Mr. Ortmeyer isn't worried though. "Once they get into the second act of Macbeth, they're hooked."
In essence, Mr. Ortmeyer and the other Chesapeake High teachers will be trying to condense two semesters worth of work into one semester.
"Everybody must keep in mind that it's new, it's different, and it's going to be difficult at first," he said. "We'll be learning as
much as the students will be learning."
Will students have a hard time with the accelerated pace? "You also have to remember that high school students can do a heck of a lot more than they think they can," Mr. Ortmeyer said. "They're more artistic and more capable than they know."
Under the new system, courses once spread over a year will be taught in a semester; courses that used to last one semester will now be doubled up with other similar courses to fill the extended time period. Over four years, students will take 32 courses, instead of the current 24.
Most teachers at the school, but not all, voted in favor of the plan when it was proposed last spring by principal Harry Calender. But many wondered how it would work.
"I worried about it all summer," said Kay Sokoloff, a math teacher. "I think the overall anxiety level among the staff has dropped now that we've had a chance to meet teachers from other schools where it's worked. And the back-to-school night was one of the best we've ever had. We had more parents than ever, and they and the students were more attentive. We're getting excited about it."
The advantage to having four classes a day, as far as math teacher Barbara Ferger is concerned, "is that kids can take more than four math classes -- oh yeah!"
"I told the ninth-graders at back-to-school night that I love algebra and that I hope they will learn to love algebra," she said. "They just looked at me."
But the longer class period will pose a challenge for teachers who prefer a lecture format, Ms. Ferger said.
"You're going to have to vary your approach to teaching," she said. "You have to think of the class period as four sections of about 20 minutes instead of one big block of time. The traditional lesson plan isn't going to make it."
Classes at the school will run from 7:30 a.m. to 9 a.m. and 9:05 a.m. to 10:30 a.m., and break for lunch at one of three designated times before the afternoon sessions begin.
The best part of the plan, Mr. Calender says, is that students will have a chance to take a better variety of classes. The four-period day schedule allows the school to offer students a chance to earn 32 credits -- eight more than are required for graduation. Under the six classes a day plan, students have fewer chances to take elective courses.
The students and teachers at Chesapeake won't be alone in their experiment. Other schools around the state are watching closely. North Carroll High School in Carroll County will make the switch Sept. 7, while two other schools in Carroll County are considering going to four periods next fall. One school in Harford County was considering changing to four periods, but the idea was voted down by teachers last year.
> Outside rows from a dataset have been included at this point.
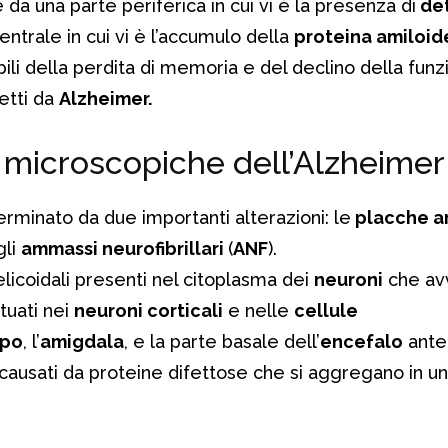
da una parte periferica in cui vi è la presenza di
det
entrale in cui vi è l’accumulo della
proteina amiloid
ili della perdita di memoria e del declino della funz
fetti da
Alzheimer.
microscopiche dell’Alzheimer
erminato da due importanti alterazioni: le
placche am
gli
ammassi neurofibrillari
(
ANF
).
elicoidali presenti nel citoplasma dei
neuroni
che avv
tuati nei
neuroni corticali
e nelle
cellule
mpo
, l’
amigdala
, e la parte basale dell’
encefalo
anter
 causati da proteine difettose che si aggregano in u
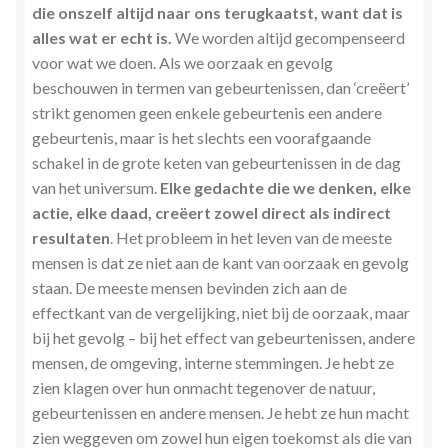
die onszelf altijd naar ons terugkaatst, want dat is
alles wat er echt is.
We worden altijd gecompenseerd
voor wat we doen. Als we oorzaak en gevolg
beschouwen in termen van gebeurtenissen, dan ‘creëert’
strikt genomen geen enkele gebeurtenis een andere
gebeurtenis, maar is het slechts een voorafgaande
schakel in de grote keten van gebeurtenissen in de dag
van het universum.
Elke gedachte die we denken, elke
actie, elke daad, creëert zowel direct als indirect
resultaten
. Het probleem in het leven van de meeste
mensen is dat ze niet aan de kant van oorzaak en gevolg
staan. De meeste mensen bevinden zich aan de
effectkant van de vergelijking, niet bij de oorzaak, maar
bij het gevolg – bij het effect van gebeurtenissen, andere
mensen, de omgeving, interne stemmingen. Je hebt ze
zien klagen over hun onmacht tegenover de natuur,
gebeurtenissen en andere mensen. Je hebt ze hun macht
zien weggeven om zowel hun eigen toekomst als die van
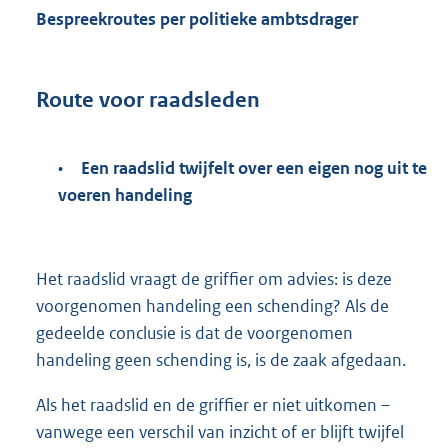
Bespreekroutes per politieke ambtsdrager
Route voor raadsleden
•
Een raadslid twijfelt over een eigen nog uit te
voeren handeling
Het raadslid vraagt de griffier om advies: is deze
voorgenomen handeling een schending? Als de
gedeelde conclusie is dat de voorgenomen
handeling geen schending is, is de zaak afgedaan.
Als het raadslid en de griffier er niet uitkomen –
vanwege een verschil van inzicht of er blijft twijfel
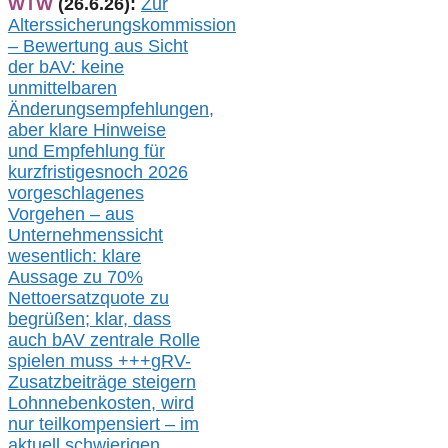
WTW
(26.6.26):
Zur
Alterssicherungskommission
– Bewertung aus Sicht
der bAV:
keine
u
nmittelbare
n
Änderungsempfehlungen,
aber klare Hinweise
und Empfehlung für
kurzfristig
es
noch 2026
vorgeschlagenes
Vorgehen –
a
us
Unternehmenssicht
wesentlic
h
: klare
Aussage
zu
70%
Nettoersatzquote zu
begrüßen;
klar,
dass
auch b
AV zentrale Rolle
spielen muss
+++
gRV-
Zusatzb
eiträge steigern
Lohnnebenkosten,
wird
nur t
eilkompensiert – im
aktuell schwierigen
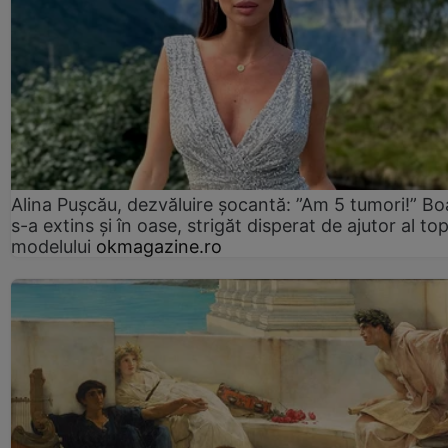
Alina Pușcău, dezvăluire șocantă: ”Am 5 tumori!” Bo
s-a extins și în oase, strigăt disperat de ajutor al to
modelului
okmagazine.ro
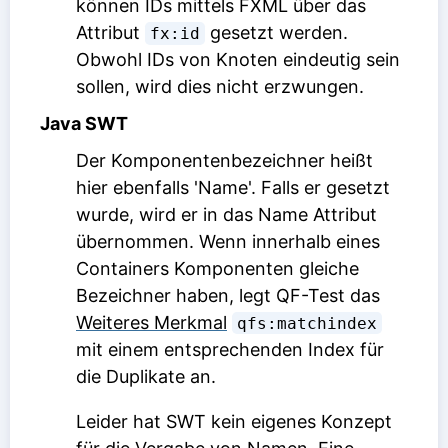
können IDs mittels FXML über das
Attribut
gesetzt werden.
fx:id
Obwohl IDs von Knoten eindeutig sein
sollen, wird dies nicht erzwungen.
Java SWT
Der Komponentenbezeichner heißt
hier ebenfalls 'Name'. Falls er gesetzt
wurde, wird er in das
Name
Attribut
übernommen. Wenn innerhalb eines
Containers Komponenten gleiche
Bezeichner haben, legt QF-Test das
Weiteres Merkmal
qfs:matchindex
mit einem entsprechenden Index für
die Duplikate an.
Leider hat SWT kein eigenes Konzept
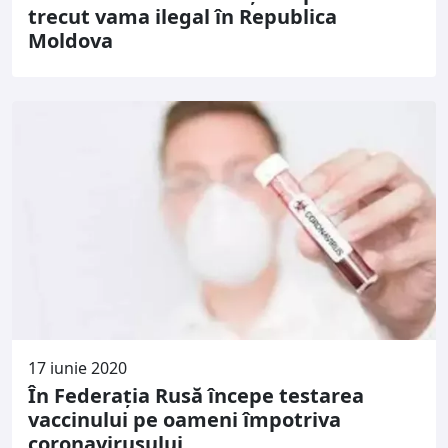
trecut vama ilegal în Republica
Moldova
17 iunie 2020
În Federația Rusă începe testarea
vaccinului pe oameni împotriva
coronavirusului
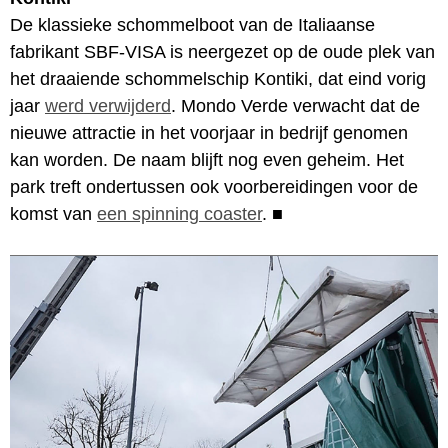
De klassieke schommelboot van de Italiaanse
fabrikant SBF-VISA is neergezet op de oude plek van
het draaiende schommelschip Kontiki, dat eind vorig
jaar
werd verwijderd
. Mondo Verde verwacht dat de
nieuwe attractie in het voorjaar in bedrijf genomen
kan worden. De naam blijft nog even geheim. Het
park treft ondertussen ook voorbereidingen voor de
komst van
een spinning coaster
.
■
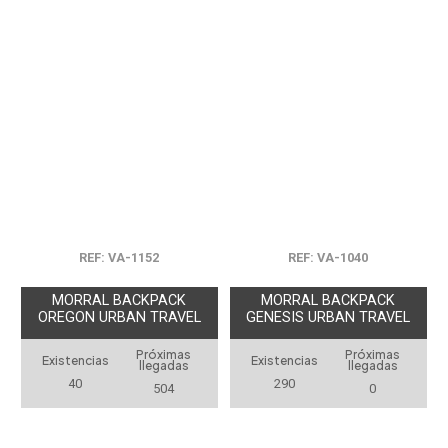
REF: VA-1152
REF: VA-1040
MORRAL BACKPACK
MORRAL BACKPACK
OREGON URBAN TRAVEL
GENESIS URBAN TRAVEL
Próximas
Próximas
Existencias
Existencias
llegadas
llegadas
40
290
504
0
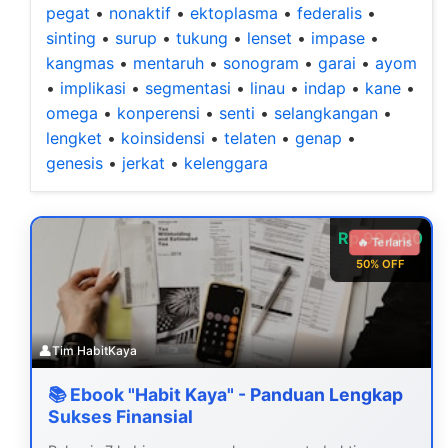
pegat
•
nonaktif
•
ektoplasma
•
federalis
•
sinting
•
surup
•
tukung
•
lenset
•
impase
•
kangmas
•
mentaruh
•
sonogram
•
garai
•
ayom
•
implikasi
•
segmentasi
•
linau
•
indap
•
kane
•
omega
•
konperensi
•
senti
•
selangkangan
•
lengket
•
koinsidensi
•
telaten
•
genap
•
genesis
•
jerkat
•
kelenggara
Rp 99.000
🔥 Terlaris
50% OFF
👤
Tim HabitKaya
📚 Ebook "Habit Kaya" - Panduan Lengkap
Sukses Finansial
Having made the commitment, and with school set to start in two days, teachers at Chesapeake have been working furiously on their lesson plans and their positive attitudes. "You have to get pumped up for the students," said Ms. Ferger.
"Right now we're scared because we can't find anything to fix," said Mr. Calender. "We already know the teachers are going to be very tired at the end of the first semester, and so will the students. But I think people who are concerned about the drop in student grades we've seen will be pleasantly surprised. There are going to be some weak points in the plan -- we may find that certain classes will have to be taught in shorter periods -- but even the teachers who voted against the change are starting to come around."